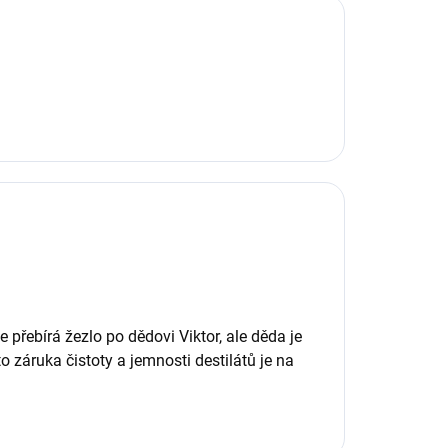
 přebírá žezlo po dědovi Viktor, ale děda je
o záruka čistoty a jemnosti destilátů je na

---

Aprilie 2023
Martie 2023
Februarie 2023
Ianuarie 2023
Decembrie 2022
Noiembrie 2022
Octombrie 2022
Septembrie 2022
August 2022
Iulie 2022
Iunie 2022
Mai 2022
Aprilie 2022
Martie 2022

WORK TO BE COMPLETED.
What do the lines above say from the one containing "Octombrie 2022" down to the one containing "Martie 2022"? Return them exactly, both end lines included, and only them.

EXERCISE ANSWER.
Octombrie 2022
Septembrie 2022
August 2022
Iulie 2022
Iunie 2022
Mai 2022
Aprilie 2022
Martie 2022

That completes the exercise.